Recently the Espace Léo Ferré served as the venue for the highly anticipated trade fair with 80 stands allocated to postal administrations and international stamp dealers including veteran philatelist and UK specialist Victoria Lajer, and Commonwealth Specialist Andrew Mansi from Stanley Gibbons and Renaud Varga, manager of Wincennes Philathélie.
No matter this digital age, the passion for stamps is unbated. Who would doubt it looking at the popularity of the site teeming with exhibitors (collectors and merchants) and enthusiasts representing so many nationalities.
“Penny Black” is not a film actress though the name resonates as if it were emblazoned on thousands of posters. Rather it is the famous stamp beloved by all “baby boomers” who as children grew up without email, without facebook and without an iPhone – imagine how childhood has changed. And was it not a rite of passage to have a stamp collection; certainly as a boy it was. And the dream was to own a rarer specimen of the Penny Black, one in mint condition, with pristine margins and from “plate 11” from which so much fewer were issued.
The Penny Black made history; first issued in Great Britain on 1 May 1840 , it deservedly has the reputation for being the world’s first widely used adhesive postage stamp – herald of a 19th century postal innovation aimed at charging the sender rather than the addressee. At the time when Queen Victoria was already on her death-bed at eighty-one years old this stamp with a cameo portrait of a young Queen was still being used. And rarely for stamps ever since, it never mentioned the country of origin.
Many millions of copies later, the “Penny Black” would become an icon, seared in the minds of stamp collectors. It gave birth to philately which found as its prized home this month Fontvieille, Monaco for its never to be missed exceptional event – where the Musée des Timbres et des Monnaies hosted an exhibition of “100 of the World’s Rarest and most iconic Stamps and Philatelic Documents” – including items belonging to His Serene Highness Prince Albert II of Monaco and to Her Majesty Queen Elizabeth II and members of the Club de Monte-Carlo.
And the Mona Lisa, of the stamp world? Hello Monaco and stamp collecting enthusiasts ponder – would that be the celebrated Penny Black? Actually, it is Penny Black’s Cinderella “sister” Penny Red that is more admired. Penny Red plate 77 stamps were not meant to exist; the original printing plate was destroyed, but a tiny handful made their way into circulation, fit for royalty even without a glass slipper.
And the Salvatore Mundi of the stamp world? HelloMonaco will tell you, but don’t dream of 400 million euros – in the world of philately 20 million euros would probably be the moon, even if auctions do surprise. Currently, the runner-up for the world’s most valuable stamp is the Swedish Treskilling Yellow. Printed by mistake there is only one known surviving one.
And what is it with this question of stamp collecting dying out – take a look globally and there are waves of avid collectors in Asia, notably China, twenty million of them, all defying Mau Tze Tung’s dictate that stamp collecting be forbidden as a bourgeois pursuit. And they would die to find a rare “Red China”. This particular stamp was commissioned by Chairman Mao to represent communism over the whole of China. But by a complete error, the designer left Taiwan in white!
Children love collecting and there are always bubbles of exciting events like Euro 2016 Football and the future Olympic Games in Paris that capture the imagination and create waves of interest in new stamps.
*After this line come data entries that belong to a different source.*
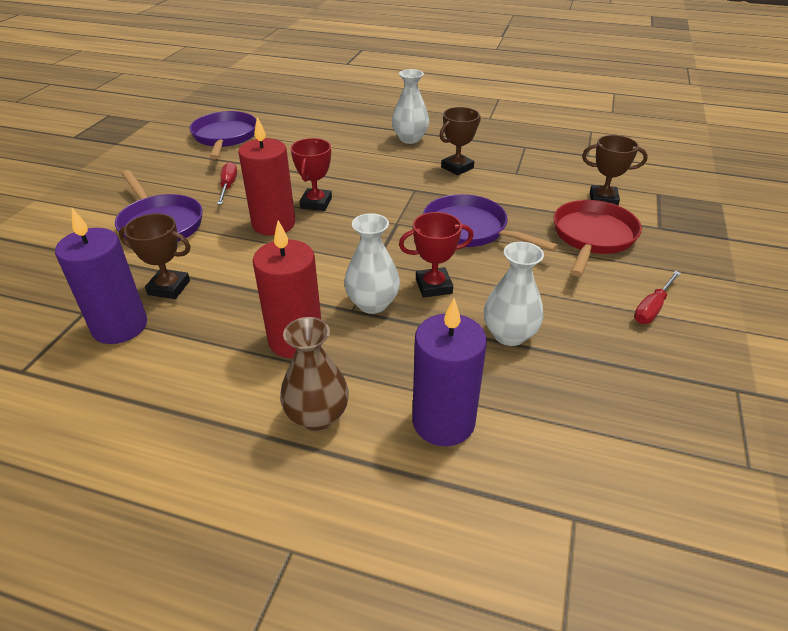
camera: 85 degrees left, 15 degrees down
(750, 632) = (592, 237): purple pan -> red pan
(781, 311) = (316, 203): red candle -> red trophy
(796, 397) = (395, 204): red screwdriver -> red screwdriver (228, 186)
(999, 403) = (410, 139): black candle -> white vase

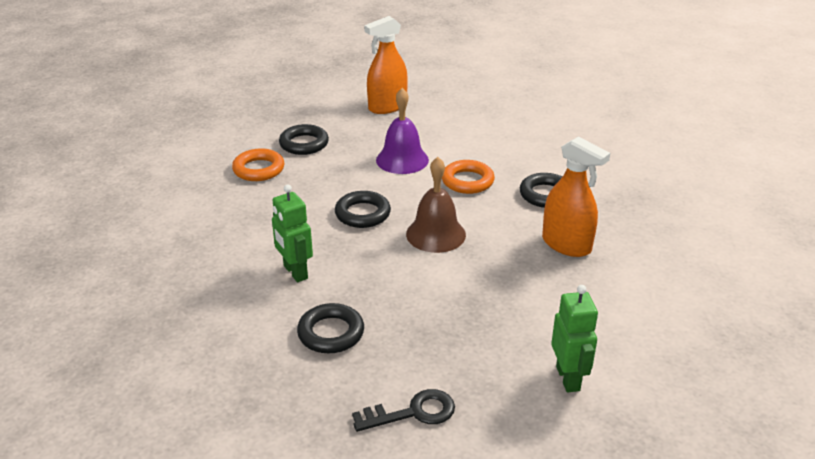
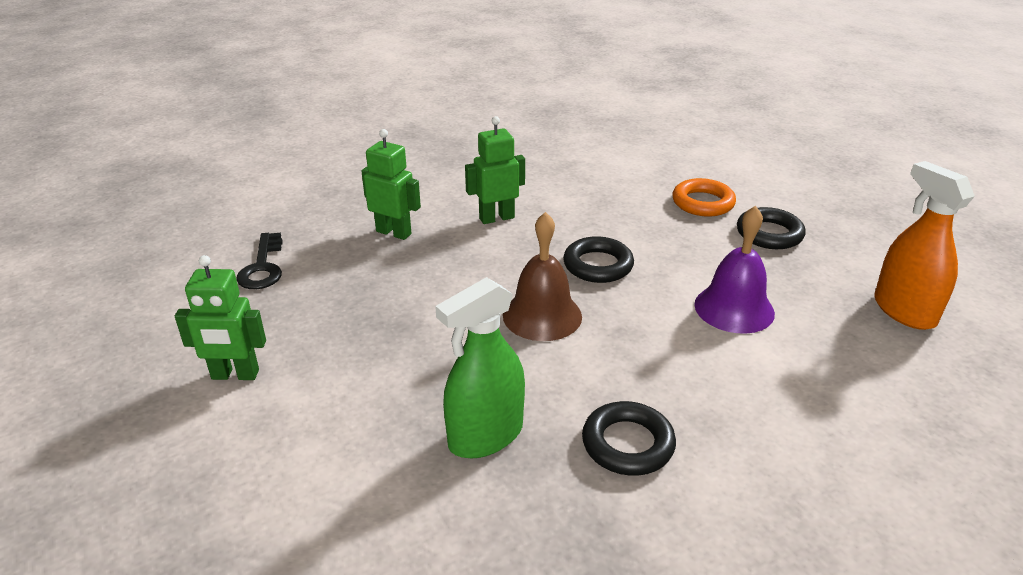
camera: 100 degrees right, 0 degrees up
(331, 333) = (394, 232): black ring -> green robot
(467, 181) = (673, 363): orange ring -> none
(566, 245) = (485, 436): orange spray bottle -> green spray bottle

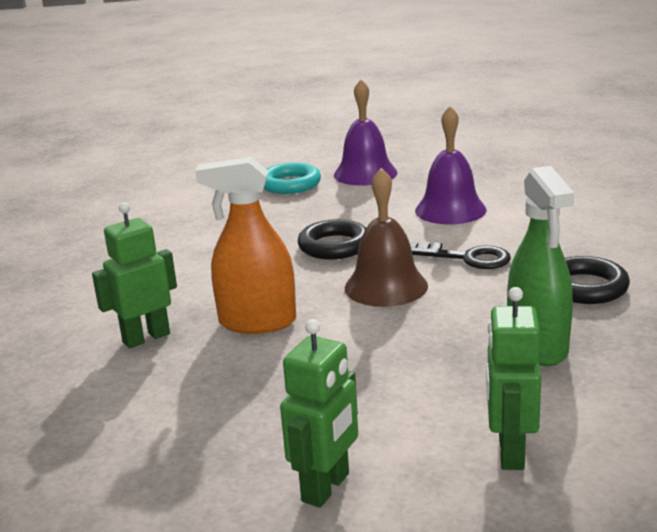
camera: 60 degrees left, 10 degrees down
(262, 267) = (109, 441): black key -> black key (466, 258)
(496, 218) = (194, 276): green robot -> green robot (510, 452)
(703, 203) = (290, 184): orange ring -> turquoise ring
(769, 234) = (365, 173): black ring -> purple bell
(904, 311) = (504, 160): orange spray bottle -> orange spray bottle (257, 322)

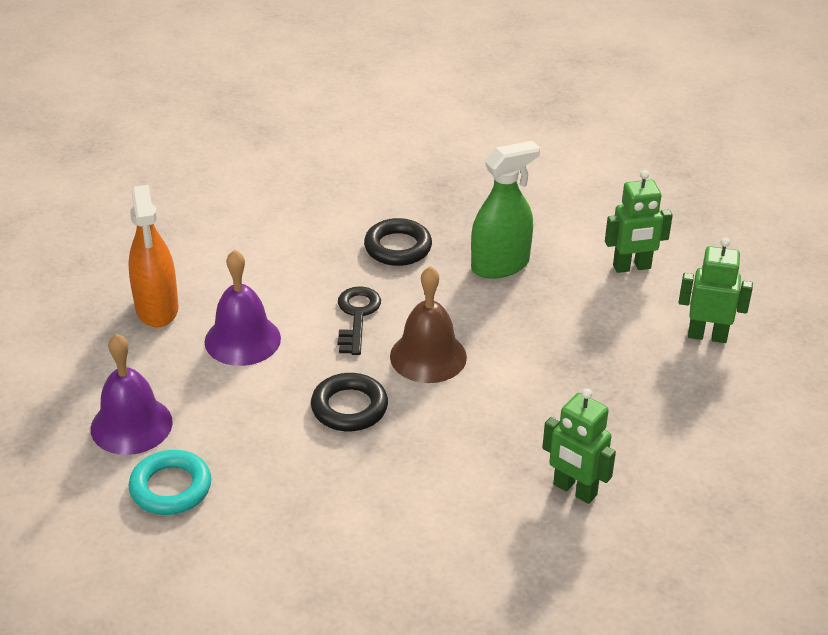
camera: 110 degrees left, 15 degrees up
(257, 322) = (520, 423): orange spray bottle -> orange spray bottle (157, 308)

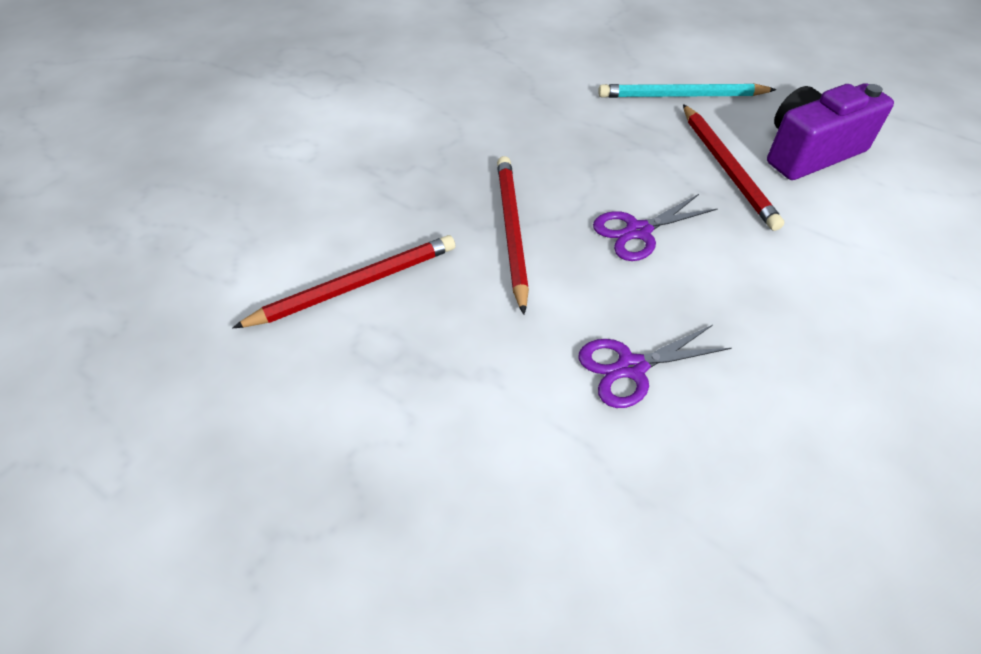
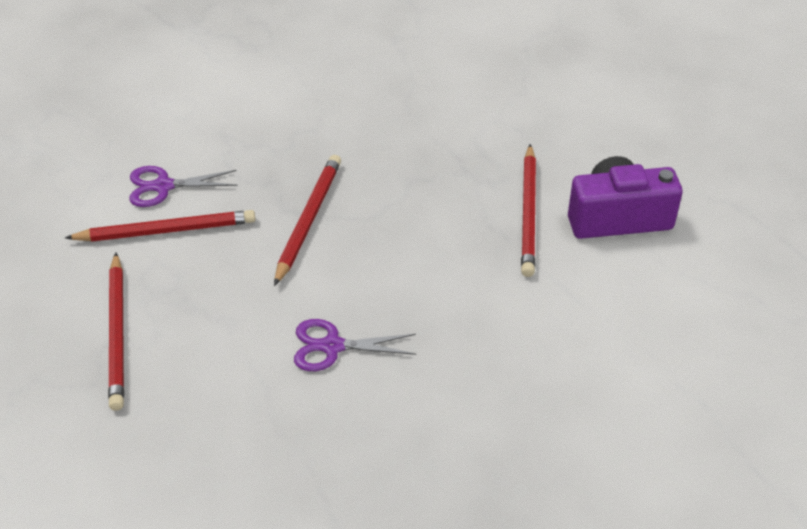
camera: 20 degrees right, 5 degrees down
(360, 432) = (118, 333): none -> red pencil
(638, 232) = (410, 247): purple scissors -> purple scissors (163, 186)
(682, 96) = (540, 135): turquoise pencil -> none

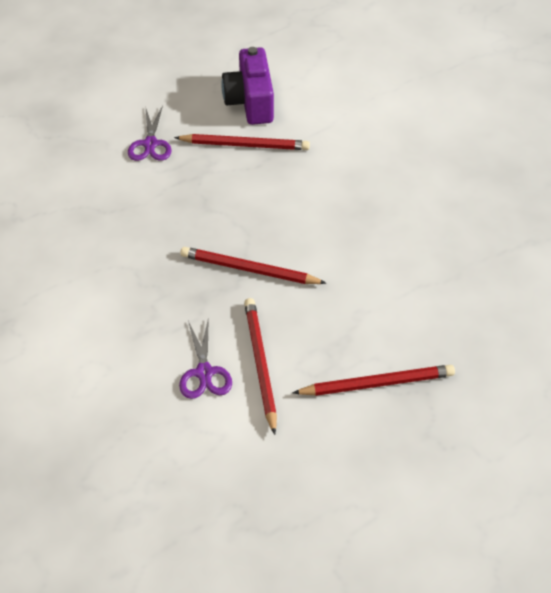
camera: 90 degrees left, 5 degrees up
(332, 346) = (379, 251): purple scissors -> purple scissors (150, 144)

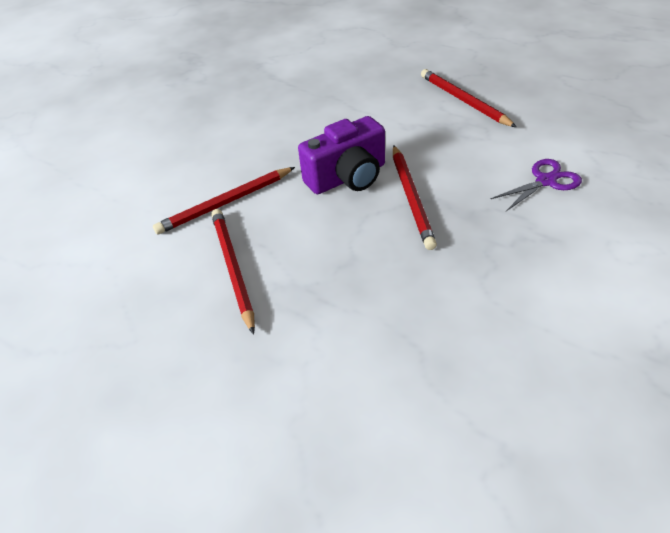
camera: 110 degrees left, 5 degrees down
(150, 144) = (272, 362): purple scissors -> none
(250, 102) = (149, 293): purple camera -> purple camera (347, 177)
(260, 364) = (505, 155): red pencil -> red pencil (226, 203)

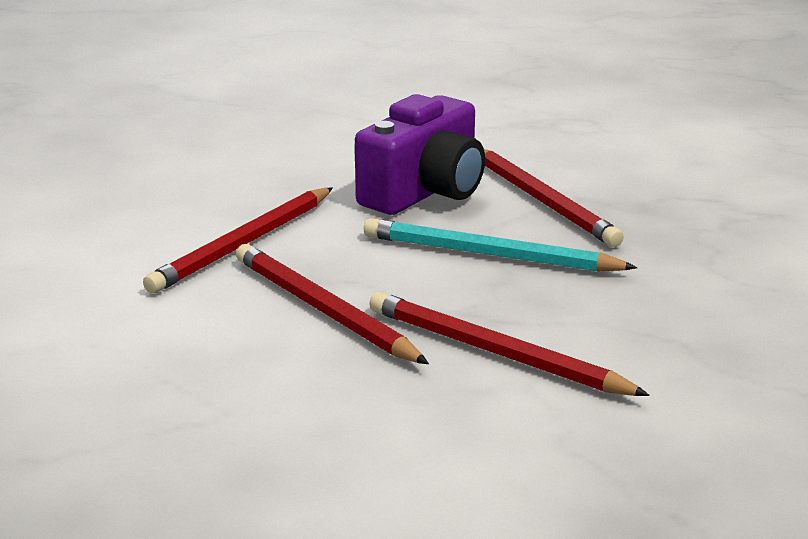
camera: 25 degrees left, 20 degrees down
(351, 240) = (490, 255): none -> turquoise pencil
(463, 101) = (535, 95): red pencil -> red pencil (495, 353)
(546, 181) = (719, 161): purple scissors -> none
That stamps are not mainstream now to our culture, with email taking over from the good old personal letter and franking dominating the business mailings, is part of what we call progress.And for the kids nowadays there may be a digital avenue opening up – perhaps there will be a video-game with a hunt for the rarest stamps, protected by gyrating monsters. Zap the Monster and a rare Penny Black is yours! Or maybe Asian children will take up the reins of stamp collecting. And we know there are kids who love history and art and where better to go on a voyage of discovery than through philately. For adults and investors philately as an important niche remains and certainly retirees on the Cote d’Azur are enjoying it and their proximity to Monaco’s Musée des Timbres et des Monnaies
Maybe the age of religious and classical painting is past but it doesn’t stop people paying to admire a Mona Lisa or spending a fortune on buying a Da Vinci. The same goes for philately.
And the “Salvatore Mundi” of the stamp world as we approach 2020? HelloMonaco awaits the next Expo in Monaco to find out what the buzz will be around the rarest stamps in the world. Come to Monaco to find out. For the timeless, rarest and most beautiful stamps Monaco is the perfect destination to admire them.
And the “Salvatore Mundi” of the stamp world, today? It is the stamp that fetched $9.5 million in a 2014 auction “the British Guiana 1c magenta”. It is considered the most valuable and rarest stamp in the world. Only one of its type exists.